* _Document text_
▶

I read it over the weekend. Couldn’t put it down. I didn’t expect to have my heartstrings pulled, learn so much about New Zealand and its trout waters, and meet so many fascinating characters, mostly ‘trout bohemians’ and fly-fishing gypsies like the author. This book will surely be a NZ classic. And you don’t have to have fished NZ waters to enjoy it and appreciate its sentiments. Can’t recommend this book highly enough.
Rob Sloane, editor of FlyLife magazine

So much water so close to home

Reviewed in New Zealand Geographic magazine
by Carl Walrond
, author of Survive! Remarkable Tales from the New Zealand Outdoors


Derek Grzelewski is one of New Zealand Geographic’s most prolific writers. With stories on trout and salmon in his back catalogue, and living as he does on the bank of the mighty Clutha River in Albert Town, it’s no surprise that he has written a book about the piscatorial life. The Trout Diaries draws on Grzelewski’s experiences (usually with dog in tow) over one calendar year starting in October; the first month of the fishing season in most places.

Grzelewski’s book is no how-to or where-to guide—in fact he keeps the location of one River X secret—but rather chronicles his evolution as a fly fisher. The writing is incisive and full of anecdotes, like riding shotgun with him as he scours the land for new waters and experiences. It is set largely in the South Island (with a couple of forays to the North Island thrown in,) a backdrop that many consider to be an angler’s nirvana.

Trying to make a living from something you love sounds ideal, yet many anglers-turned-trout guides have killed their passion by that very choice. Grzelewski tried it himself for a few seasons, before realising that his clients fished for different reasons.

“They seemed to have lost their footing on Earth and gone adrift in a dreamland of sound bytes, digitised reality and instant gratification,” he writes.

Quite different then to Grzelewski who, when camped near Lake Moeraki with his dog, read Nature as Teacher by Viktor Schauberger, the Austrian master forester who could stare at flowing water for hours without becoming bored. Schauberger was a pioneer of vortex mechanics but also something of an iconoclast who believed that water was “a living thing, the blood of the Earth”. He designed successful log flumes in the 1920s but swung from derision to fame. “One moment he was an undesirable, strait-jacketed to a gurney in a mental institution in Mauer-Öhling awaiting lethal injection; the next he was summoned to work for the Messerschmitt factory,” records Grzewelski.

◀

* _What you need to do_
1. List every person named in the trout book reviews.
2. Continue the trout book review from its last sentence.

* _Data for review_
▶

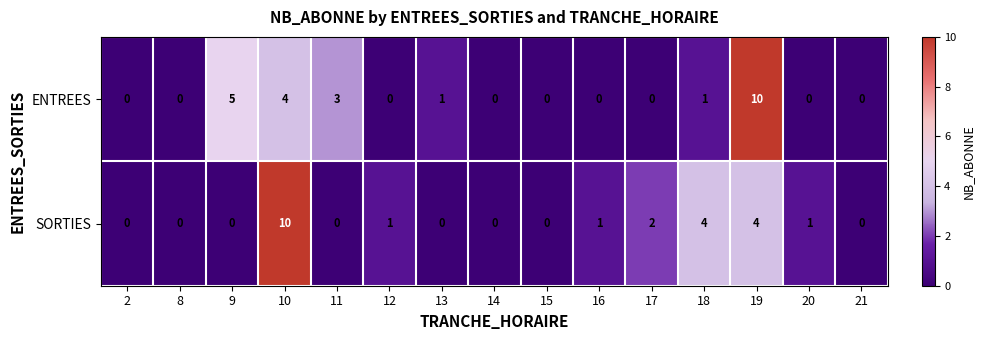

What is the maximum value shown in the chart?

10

◀
▶

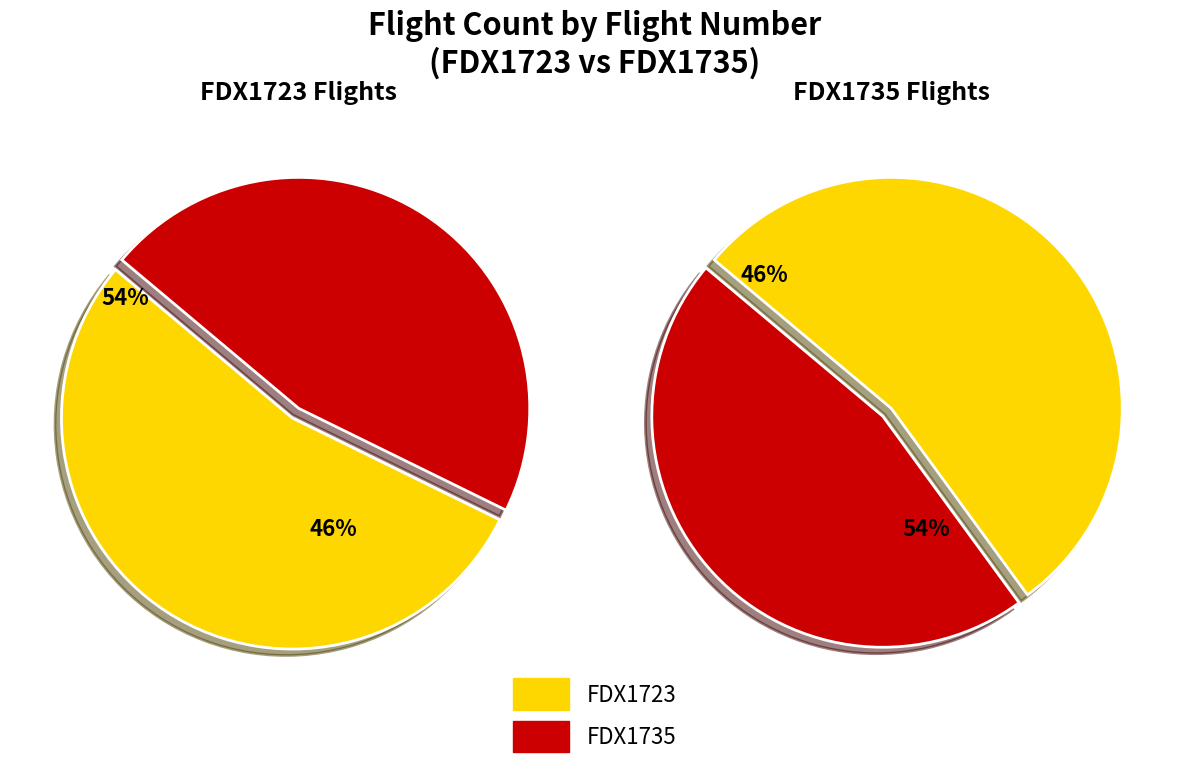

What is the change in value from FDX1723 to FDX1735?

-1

◀

* _Results of the tasks_
1.
Rob Sloane
Carl Walrond
Derek Grzelewski
Viktor Schauberger

2.
So eschewing the angling tourists, Grzelewski joined the ranks of the bibliophiles and trout bums—or ‘trout bohemians’ as he prefers—and set out on an emotional journey to understand why he fishes; as much an attempt to find the right way to live as the right way to fish. And that’s something worth reading.

See original review here

 

The Trout Diaries
Reviewed in Fish & Game magazine
by Carl Walrond

I met Derek Grzelewski once that was over a decade ago. I had lunch with him and a mutual friend in Christchurch. About this time, or just earlier, the trout bug bit him. It got him bad and I’m pleased it did. Fast forward to the present and you have The Trout Diaries – a year in the life of his fishing journey with chapters based on months. I suspect that some months may have come from different years – or at least some of his asides and digressions do – not that it matters in the least. It’s the people he meets, the expectations and misconceptions that are shattered, the rare moments of insight that lift the stories off the page.

A Pole, Derek came to New Zealand some twenty years ago. He has walked a harder road than most – eking out an existence as a freelance writer – mainly for New Zealand Geographic and magazines such as the Smithsonian. It allowed him to live where he wanted to – Wanaka first, and then when that became a suburb, Albert Town where he now resides on the banks of the mighty Clutha.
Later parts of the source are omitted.